ALBERNDORF (hs). Ob Schweissen, schneiden mit der Trennmaschine oder ölige Hände - alles kein Problem für Marie Reithofer. Heutzutage gibt es diese klassischen Frauen – Männerberufe nicht mehr. Dies war auch der Grund, warum die junge Frau aus Alberndorf ihre Lehre in einem metallverarbeitenden Betrieb als Lehrling des Berufes „Metallbearbeiterin“ begonnen hat.

Bei Schnupperwoche Beruf kennen und lieben gelernt

Nach der Mittelschule und dem Polytechnischen Lehrgang lernte sie ihren jetzigen Arbeitgeber bei einer Schnupperwoche kennen: "Ich war von Beginn an begeistert, aber dazu animiert hat mich mein Opa, der in einer ÖBB Werkstatt Schlosser war. Meine Familie und auch Freunde freuen sich, dass ich diesen Weg eingeschlagen habe und nicht einen klassischen Beruf für Mädchen wie Frisör oder Bürokauffrau lerne."

Große Gerätschaften sind kein Problem

Für Marie ist der Job nicht körperlich zu anstrengend und nach eigenen Aussagen zumutbar: "Wenn ich wirklich mal was schweres heben muss, dann bitte ich einen Kollegen um Hilfe." Die Arbeit mit den üblichen Werkstoffen, wie Eisen und Alu, das Metall macht ihr großen Spaß und auch die Geräte fürs Bohren, Schweißen, Schleifen und Löten gehören für Marie Reithofer bereits zum Alltag.

Facharbeiter gut bezahlt

Der Arbeitgeber von Marie ist Ronald Bauer in Obermarkersdorf, der sechs Mitarbeiter beschäftigt: "Wer Fachpersonal will, der muss auch Lehrlinge ausbilden." Der metallverarbeitende Betrieb produziert Spezialanfertigungen für landwirtschaftliche Geräte, speziell für den Weinbau und ist im gesamten Innland und im benachbarten Ausland für die Entwicklung von Prototypen und diversen Umbauten bekannt.

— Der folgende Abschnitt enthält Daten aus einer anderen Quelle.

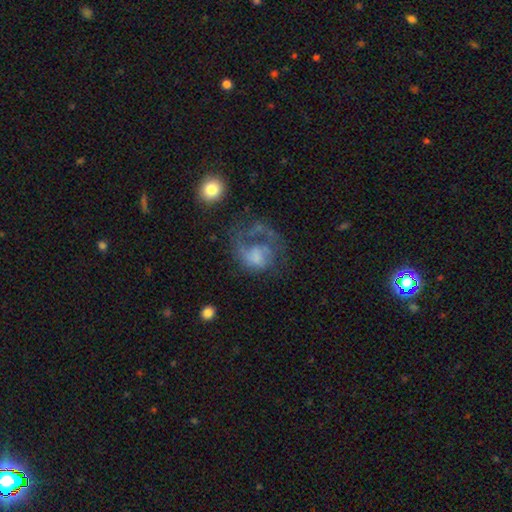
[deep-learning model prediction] Smooth or featured? featured or disk (60%)
Edge-on disk? no (98%)
Bar? no (76%)
Spiral arms? yes (62%)
Bulge size? none (38%)
Merging? major disturbance (51%)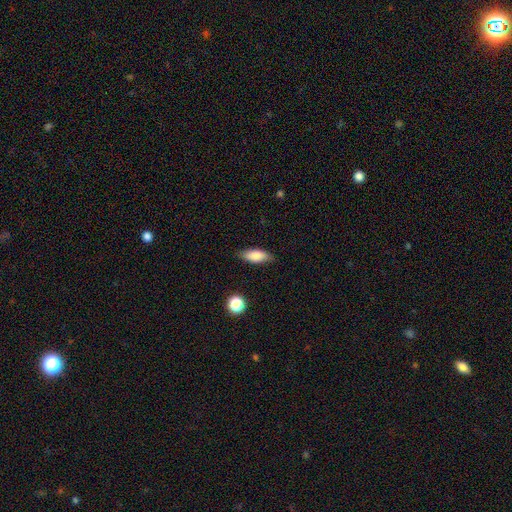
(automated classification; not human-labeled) Overall: smooth (82%). How rounded: in between (77%). Merging: none (82%).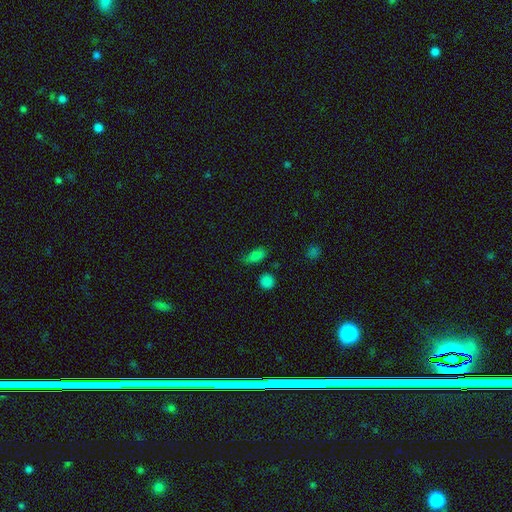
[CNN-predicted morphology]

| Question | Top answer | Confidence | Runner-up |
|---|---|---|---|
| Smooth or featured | smooth | 77% | star or artifact (17%) |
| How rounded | in between | 83% | round (8%) |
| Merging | none | 62% | minor disturbance (25%) |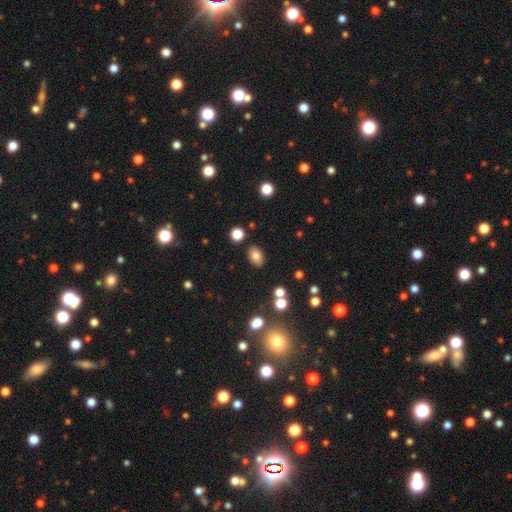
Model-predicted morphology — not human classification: Smooth or featured? Predicted: smooth (p=0.80). How rounded? Predicted: in between (p=0.80). Merging? Predicted: none (p=0.84).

Der Wille ist das Wichtigste

Von seinem "Lehrmädchen" ist der Chef begeistert: "Marie besitzt handwerkliches Geschick und hat technisches Verständnis. Dazu kommt noch das wichtigste, der Wille! Arbeit muss Spaß machen. Ich finde es positiv, wenn sich Mädchen für handwerklich-technische Berufe interessieren. Die Berufe sind aufgrund des technisch notwendigen Gerätes im Umbruch und mit früher nicht zu vergleichen. Wichtig ist die Weiterbildung und zusätzliche Ausbildungen für spezifische Bereiche. Die Grenzen zwischen Arbeit und Lernen überschneiden sich."